I Azure You, This Will Be Useful

This blog post is part twenty of the "Hunting with Splunk: The Basics" series. The cloud is coming and how you choose to handle that may define your career in the coming months. One thing that's here today is Azure Active Directory. Not only does it power the authentication of Office 365 and Azure, but it also can be used for NON-cloud assets like Windows 10 workstations. Hopefully this acts as a good introduction DFIR/hunting concepts for Azure AD and doesn't leave you hanging with Novell-esque knowlege gaps. – Ryan Kovar

In our previous missive about Microsoft Cloud services, I discussed Microsoft Office 365 and some of the valuable fields that could be used for hunting. This post will pivot a bit to Azure. Azure is well known as a service that allows customers to create virtual machines, however, it can also be used for more exciting things like Active Directory. That's right; you can run Active Directory natively in the Azure cloud. When you authenticate to Office 365, it's actually using Azure Active Directory in the backend! You may not have access until you pay for it. :-)

In this blog post, we'll discuss what logs from Azure AD look like and what you can do with them. If you're looking for a blog on Azure VM events...keep waiting.

Azure Active Directory

In Splunklandia today (because this can change literally in an afternoon), Azure AD logs come into Splunk looking something like this:

sourcetype=ms:aad*
| stats count by sourcetype

Pretty simple, right? Two different sourcetypes: “audit” and “signin.” Perhaps surprisingly, they do exactly what they say on the tin. Audit gives you information about activities around user accounts. Signin tells you… when… users…. sign in.

Audit

The "msaudit" sourcetype audits the "changes" made to the Azure Active Directory (A.A.D… get it?). This is where you can find the user changes, updates to groups, removals of users/groups, and much more. The search below shows some key fields that I have found to be consistently useful: activityOperationType, activity, targets{}userPrincipalName, and actor.userPrincipalname.

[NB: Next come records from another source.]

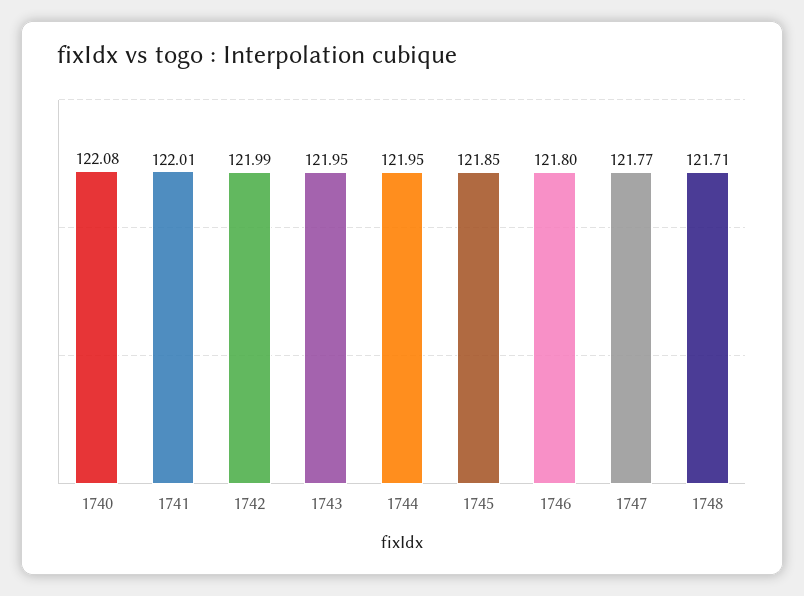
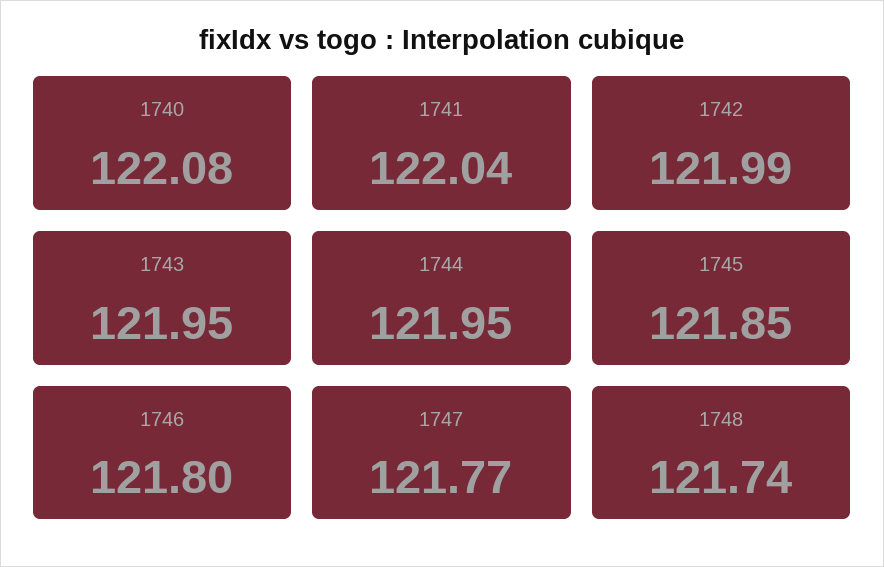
  {
    "1740": 122.08,
-   "1741": 122.01,
+   "1741": 122.04,
    "1742": 121.99,
    "1743": 121.95,
    "1744": 121.95,
    "1745": 121.85,
    "1746": 121.8,
    "1747": 121.77,
-   "1748": 121.71
+   "1748": 121.74
  }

sourcetype="ms:aad:audit" activity=*user*
| stats VALUES(activityOperationType) VALUES(targets{}.userPrincipalName)  count by actor.userPrincipalName

Field
Description
activity
This is the nice description of what's happening, like "Reset user Password" or "Add user."
activityOperationType
Provides a short one-word value for what occurred in the event. "Add" or "Delete." Could be a group, could be a user. You will need to check "activity" or one of the Byzantine numeric codes in the log to find out.
actor.userPrincipalName
“Actor” is always the user “acting” upon Azure Active Directory. It's the user performing the action.
targets{}.userPrincipalName
"Target" is who is "acted" upon. This is the user that was an "Add" or who had an "Update."

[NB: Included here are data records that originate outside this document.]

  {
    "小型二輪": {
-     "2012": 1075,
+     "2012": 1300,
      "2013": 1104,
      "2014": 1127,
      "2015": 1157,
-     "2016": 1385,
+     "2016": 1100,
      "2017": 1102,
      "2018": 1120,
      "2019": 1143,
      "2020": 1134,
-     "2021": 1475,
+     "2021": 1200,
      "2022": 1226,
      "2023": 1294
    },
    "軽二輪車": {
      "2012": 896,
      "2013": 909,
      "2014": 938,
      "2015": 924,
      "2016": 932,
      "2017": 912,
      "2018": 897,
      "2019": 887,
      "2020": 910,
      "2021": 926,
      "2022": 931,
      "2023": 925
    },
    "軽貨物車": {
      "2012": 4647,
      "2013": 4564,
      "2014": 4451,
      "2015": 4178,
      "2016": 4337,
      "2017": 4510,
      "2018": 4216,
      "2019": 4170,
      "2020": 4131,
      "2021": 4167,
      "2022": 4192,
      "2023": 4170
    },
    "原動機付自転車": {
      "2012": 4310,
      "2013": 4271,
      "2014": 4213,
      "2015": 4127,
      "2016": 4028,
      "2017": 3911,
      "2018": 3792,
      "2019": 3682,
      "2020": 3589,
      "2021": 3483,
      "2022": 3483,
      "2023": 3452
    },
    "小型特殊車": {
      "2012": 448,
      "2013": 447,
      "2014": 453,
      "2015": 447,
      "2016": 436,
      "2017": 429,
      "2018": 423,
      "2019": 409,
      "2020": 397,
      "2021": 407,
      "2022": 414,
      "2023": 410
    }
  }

Now, you're probably looking at that long JSON blob of a log that Azure AD generates, looking at my above search/minimal data output and saying "is that it? Is that REALLY all I need from "msaudit?" Well… yes. I mean, don't get me wrong, there's lots more useful information in there like targets{}.isPrivilege d and targets{}modifiedProperties{}.name but honestly, those are all things to dig into yourself. They don't always get populated, and they're really all derivatives of the finding above. If you really disagree, let me know and we'll add to this post!

Sign-in

That's right—Azure AD sign-in events. Basically, anything in the Microsoft Azure AD that signs in gets logged here. These logs (by comparison, much easier than Azure Audit… less nested JSON) are much easier to deal with. There are a variety of useful fields, but take a peek at this search first:

sourcetype="ms:aad:signin"
| stats VALUES(loginStatus) VALUES(userPrincipalName) VALUES(location*) VALUES(ipAddress) by appDisplayName

You'll notice that we can see the status of the login attempt (loginStatus), the username who attempted to log in (userPrinicipalName), the IP address (ipAddress) that the attempt came from, and finally the locations that Microsoft has identified the login was attempted from. Here's a quick breakdown of the fields I have found primarily useful:

Field
Description
userPrinicipalName
The username attempting to log in.
loginStatus
The Success or Failure of the login attempt.
appDisplayName
The name of the Microsoft Cloud Application that was accessed.
ipAddress
The IP address the access occurred from.
location.*
Several different “locations” available from Microsoft including city, country, and state.
deviceInformation
Information about the device that attempted to log in. Similar to a user agent.
failureReason
If the attempt to log in was a "Failure," this provides a good description of why the login was rejected.

Conclusion

Much like Office 365 logs, there's much more functionality in the Azure logs than what we've outlined here. Take this as an introduction and dig as deep into your Azure logs as you can; if you find something of use, please let me know!